● **WHAT YOU HAVE TO DO**:
Among the lines below, how many carry the string "shaw"? Reply with a number and nothing else.

● **STORED DATA**:

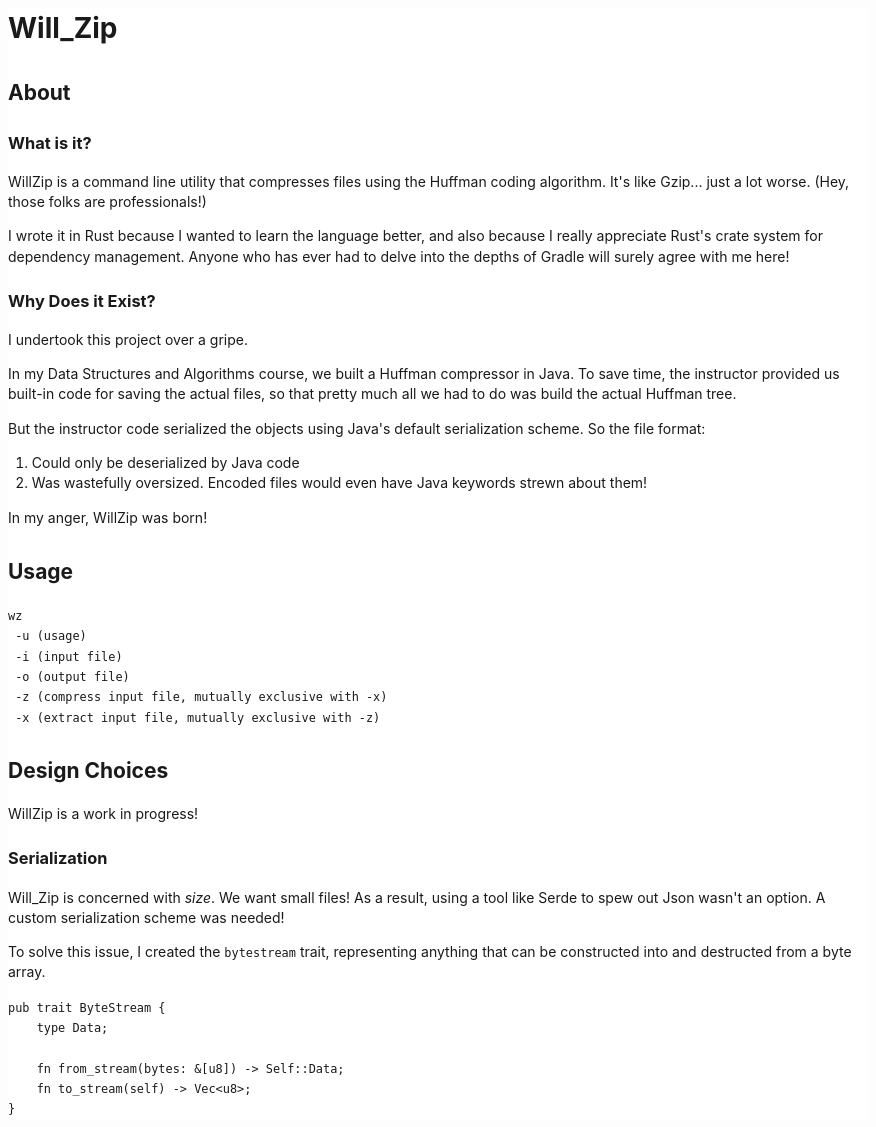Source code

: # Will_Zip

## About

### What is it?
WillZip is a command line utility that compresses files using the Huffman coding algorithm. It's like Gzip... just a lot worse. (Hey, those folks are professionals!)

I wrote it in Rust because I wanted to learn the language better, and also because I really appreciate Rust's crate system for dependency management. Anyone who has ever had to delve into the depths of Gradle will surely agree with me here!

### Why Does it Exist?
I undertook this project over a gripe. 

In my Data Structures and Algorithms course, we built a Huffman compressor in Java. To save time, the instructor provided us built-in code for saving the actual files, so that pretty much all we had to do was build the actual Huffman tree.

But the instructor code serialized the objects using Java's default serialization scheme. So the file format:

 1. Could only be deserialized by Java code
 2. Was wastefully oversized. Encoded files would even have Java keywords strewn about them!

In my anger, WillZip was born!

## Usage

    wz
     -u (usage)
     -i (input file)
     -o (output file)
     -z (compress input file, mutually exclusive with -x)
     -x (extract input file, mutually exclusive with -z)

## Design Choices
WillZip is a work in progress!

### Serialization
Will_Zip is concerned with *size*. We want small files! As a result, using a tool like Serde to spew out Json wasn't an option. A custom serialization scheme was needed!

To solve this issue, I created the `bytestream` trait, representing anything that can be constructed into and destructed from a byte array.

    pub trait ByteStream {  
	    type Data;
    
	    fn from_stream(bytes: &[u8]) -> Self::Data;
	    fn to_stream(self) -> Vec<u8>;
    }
...
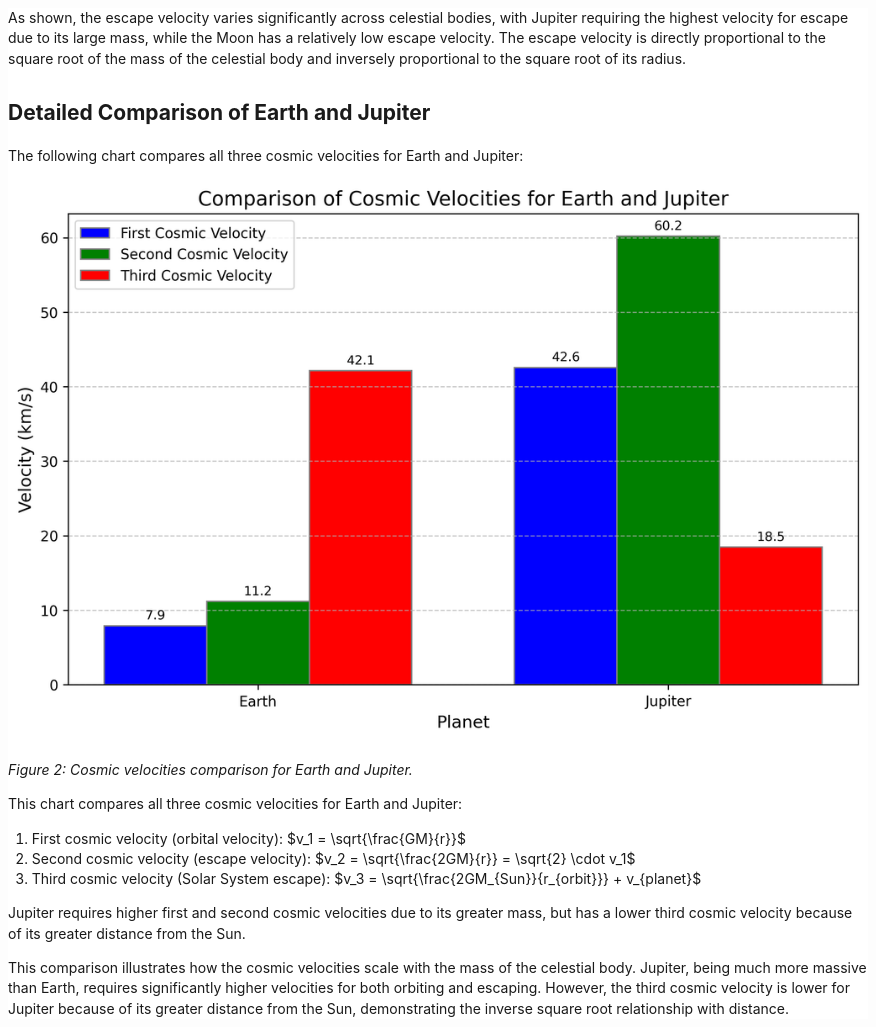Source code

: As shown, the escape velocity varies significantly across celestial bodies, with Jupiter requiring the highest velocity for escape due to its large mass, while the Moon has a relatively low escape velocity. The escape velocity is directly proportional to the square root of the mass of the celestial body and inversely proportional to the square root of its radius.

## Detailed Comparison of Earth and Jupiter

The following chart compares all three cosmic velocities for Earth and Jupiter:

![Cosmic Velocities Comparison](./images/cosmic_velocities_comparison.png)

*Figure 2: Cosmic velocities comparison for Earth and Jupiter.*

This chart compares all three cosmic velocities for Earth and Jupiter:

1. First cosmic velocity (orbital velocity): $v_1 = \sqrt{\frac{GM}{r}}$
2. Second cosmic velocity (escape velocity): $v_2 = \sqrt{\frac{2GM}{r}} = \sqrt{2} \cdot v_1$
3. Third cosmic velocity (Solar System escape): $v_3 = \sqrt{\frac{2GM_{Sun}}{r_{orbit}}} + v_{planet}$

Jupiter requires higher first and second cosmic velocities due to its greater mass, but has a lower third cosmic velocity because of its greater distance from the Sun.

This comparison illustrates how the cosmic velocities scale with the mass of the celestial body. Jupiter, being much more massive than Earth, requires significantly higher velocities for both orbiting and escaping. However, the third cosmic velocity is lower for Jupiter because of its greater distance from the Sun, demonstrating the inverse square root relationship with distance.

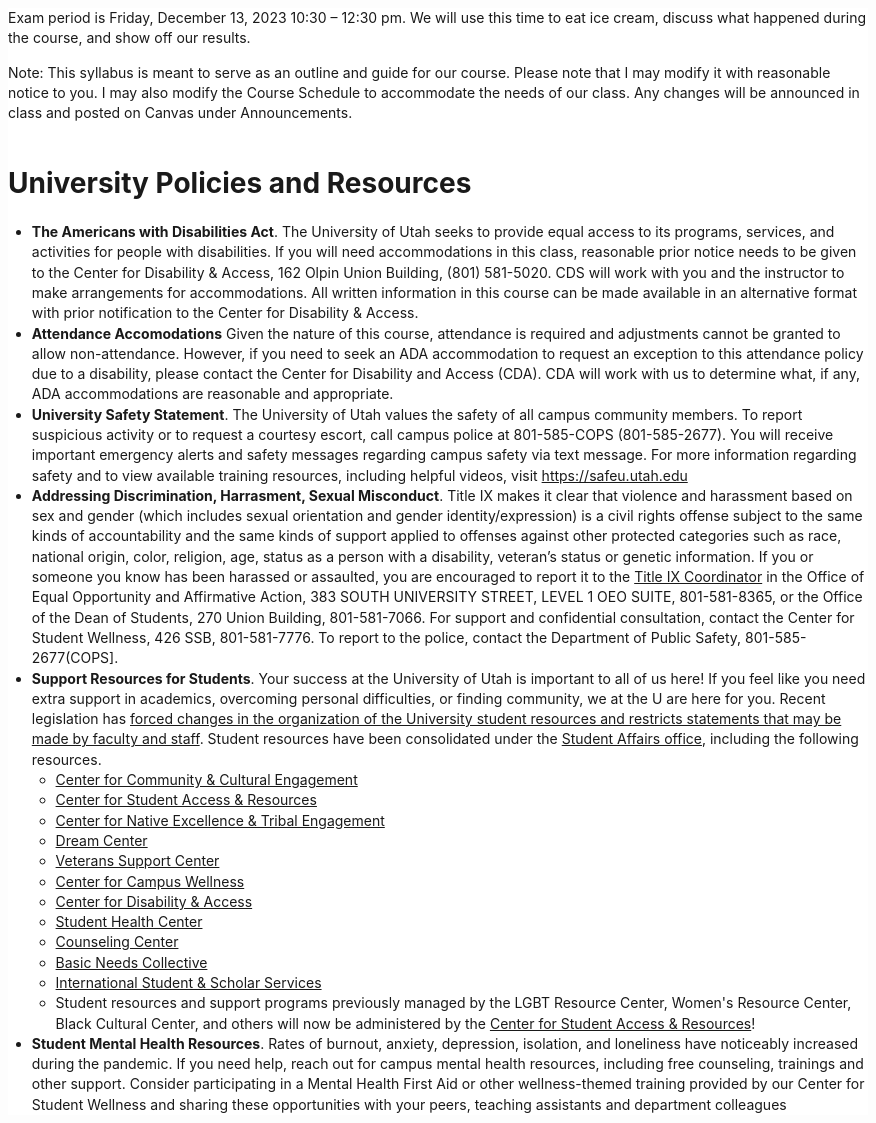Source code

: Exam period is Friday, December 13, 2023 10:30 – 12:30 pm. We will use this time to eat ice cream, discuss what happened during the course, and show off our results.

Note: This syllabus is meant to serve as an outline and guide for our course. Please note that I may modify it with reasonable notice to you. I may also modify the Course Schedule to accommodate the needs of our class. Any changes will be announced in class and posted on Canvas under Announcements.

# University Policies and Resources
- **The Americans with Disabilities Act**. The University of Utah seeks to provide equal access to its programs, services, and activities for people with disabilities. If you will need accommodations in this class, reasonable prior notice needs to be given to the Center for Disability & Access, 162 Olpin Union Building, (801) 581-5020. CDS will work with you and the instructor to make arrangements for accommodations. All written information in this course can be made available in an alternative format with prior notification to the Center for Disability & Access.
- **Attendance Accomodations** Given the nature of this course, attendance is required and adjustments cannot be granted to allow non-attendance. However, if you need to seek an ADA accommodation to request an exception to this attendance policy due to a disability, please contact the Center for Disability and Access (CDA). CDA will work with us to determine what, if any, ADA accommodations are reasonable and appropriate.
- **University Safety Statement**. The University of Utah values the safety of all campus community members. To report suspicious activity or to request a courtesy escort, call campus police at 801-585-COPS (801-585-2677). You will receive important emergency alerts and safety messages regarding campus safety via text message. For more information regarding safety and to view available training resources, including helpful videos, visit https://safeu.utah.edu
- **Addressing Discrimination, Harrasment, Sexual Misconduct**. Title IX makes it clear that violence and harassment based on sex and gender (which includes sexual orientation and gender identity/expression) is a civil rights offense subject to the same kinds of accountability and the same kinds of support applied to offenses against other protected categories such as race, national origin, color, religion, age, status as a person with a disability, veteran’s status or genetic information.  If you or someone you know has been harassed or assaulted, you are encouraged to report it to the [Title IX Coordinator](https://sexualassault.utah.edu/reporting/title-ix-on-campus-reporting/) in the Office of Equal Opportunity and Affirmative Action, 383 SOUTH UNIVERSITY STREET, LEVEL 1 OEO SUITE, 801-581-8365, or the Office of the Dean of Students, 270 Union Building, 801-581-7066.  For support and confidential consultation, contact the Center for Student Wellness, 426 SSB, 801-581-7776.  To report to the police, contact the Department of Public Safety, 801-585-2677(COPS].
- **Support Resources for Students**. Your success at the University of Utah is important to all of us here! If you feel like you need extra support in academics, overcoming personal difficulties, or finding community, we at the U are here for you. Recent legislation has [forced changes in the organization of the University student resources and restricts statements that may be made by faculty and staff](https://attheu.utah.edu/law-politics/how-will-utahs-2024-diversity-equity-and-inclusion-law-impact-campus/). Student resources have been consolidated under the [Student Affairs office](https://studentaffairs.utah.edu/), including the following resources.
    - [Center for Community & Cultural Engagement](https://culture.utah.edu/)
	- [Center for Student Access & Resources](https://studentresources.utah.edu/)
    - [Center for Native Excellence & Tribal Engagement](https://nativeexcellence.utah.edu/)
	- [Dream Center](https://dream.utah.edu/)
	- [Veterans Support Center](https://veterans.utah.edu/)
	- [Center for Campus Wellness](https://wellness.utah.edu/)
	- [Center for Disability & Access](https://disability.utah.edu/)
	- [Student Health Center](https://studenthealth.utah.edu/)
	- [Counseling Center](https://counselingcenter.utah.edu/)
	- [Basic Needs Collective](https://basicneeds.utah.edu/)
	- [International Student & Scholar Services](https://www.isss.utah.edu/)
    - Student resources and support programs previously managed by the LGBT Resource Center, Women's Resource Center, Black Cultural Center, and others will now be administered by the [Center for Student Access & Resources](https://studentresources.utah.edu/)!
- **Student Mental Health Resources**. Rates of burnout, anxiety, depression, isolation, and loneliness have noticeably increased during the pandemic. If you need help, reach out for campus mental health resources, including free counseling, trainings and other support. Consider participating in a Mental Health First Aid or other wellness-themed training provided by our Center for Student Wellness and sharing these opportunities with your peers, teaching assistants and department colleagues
==
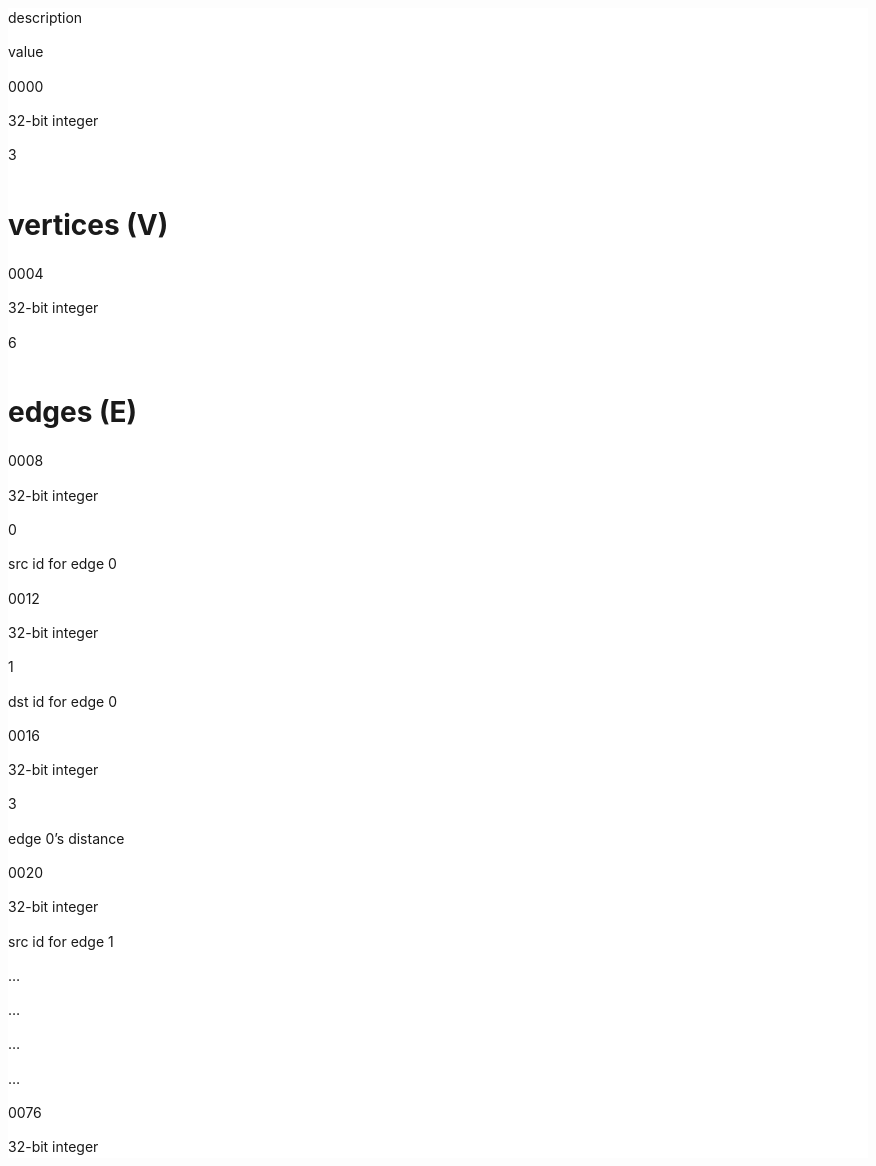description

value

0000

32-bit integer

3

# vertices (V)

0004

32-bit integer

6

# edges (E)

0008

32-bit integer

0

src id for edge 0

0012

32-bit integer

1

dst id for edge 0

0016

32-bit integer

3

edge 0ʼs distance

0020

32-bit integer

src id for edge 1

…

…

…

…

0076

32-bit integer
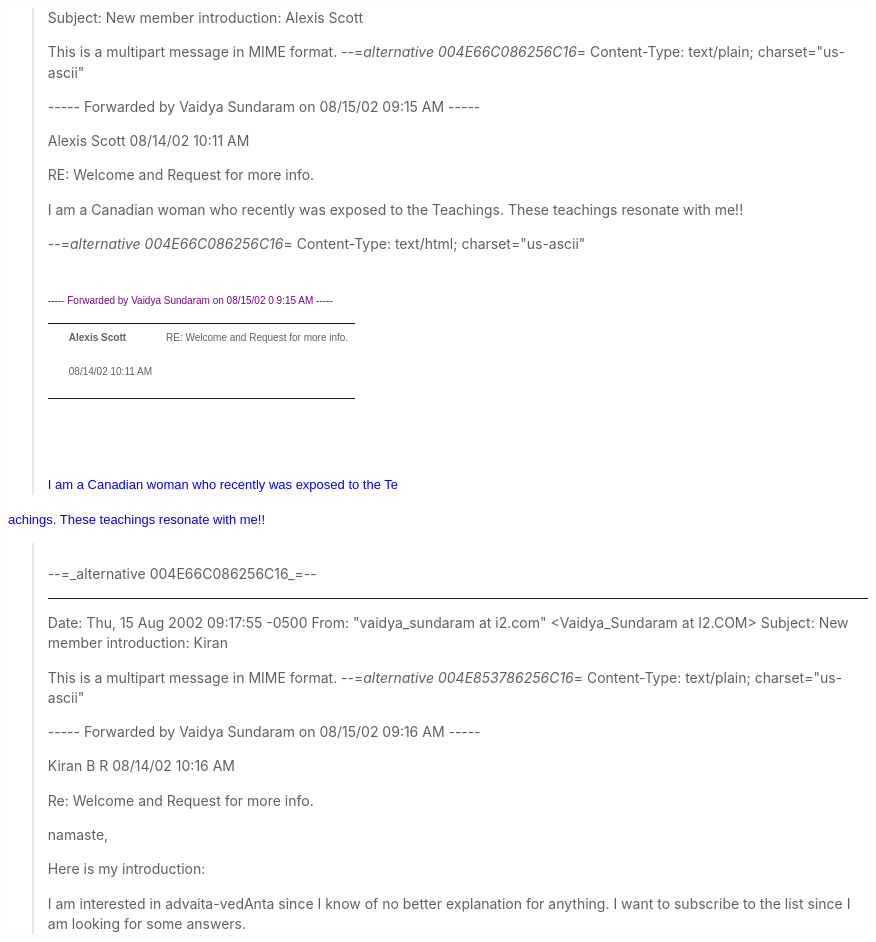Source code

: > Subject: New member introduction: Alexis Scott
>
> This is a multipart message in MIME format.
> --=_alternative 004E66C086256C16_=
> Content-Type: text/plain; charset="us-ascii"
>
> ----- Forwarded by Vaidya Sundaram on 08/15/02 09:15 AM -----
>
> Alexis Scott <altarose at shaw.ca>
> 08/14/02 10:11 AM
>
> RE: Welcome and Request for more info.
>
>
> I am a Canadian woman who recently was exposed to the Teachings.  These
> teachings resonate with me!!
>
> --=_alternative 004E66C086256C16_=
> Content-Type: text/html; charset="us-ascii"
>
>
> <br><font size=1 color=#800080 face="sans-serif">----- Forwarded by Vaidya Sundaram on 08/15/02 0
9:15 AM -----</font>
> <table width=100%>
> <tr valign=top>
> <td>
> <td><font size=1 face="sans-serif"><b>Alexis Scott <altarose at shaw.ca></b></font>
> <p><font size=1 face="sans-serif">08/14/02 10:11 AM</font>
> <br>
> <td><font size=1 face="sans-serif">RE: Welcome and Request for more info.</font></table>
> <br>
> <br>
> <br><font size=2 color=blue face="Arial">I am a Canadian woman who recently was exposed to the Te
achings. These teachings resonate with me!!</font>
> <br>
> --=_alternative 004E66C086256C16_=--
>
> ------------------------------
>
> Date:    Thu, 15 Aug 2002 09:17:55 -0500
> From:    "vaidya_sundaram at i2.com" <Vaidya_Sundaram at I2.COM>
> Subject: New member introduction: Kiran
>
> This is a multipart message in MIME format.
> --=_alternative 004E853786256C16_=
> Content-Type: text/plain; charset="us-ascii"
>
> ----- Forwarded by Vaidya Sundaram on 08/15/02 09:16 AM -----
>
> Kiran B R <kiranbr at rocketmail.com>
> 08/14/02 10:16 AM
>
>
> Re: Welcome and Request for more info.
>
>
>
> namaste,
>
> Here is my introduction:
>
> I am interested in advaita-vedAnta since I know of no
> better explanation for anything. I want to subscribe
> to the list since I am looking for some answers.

● **EXERCISE RESPONSE**:
2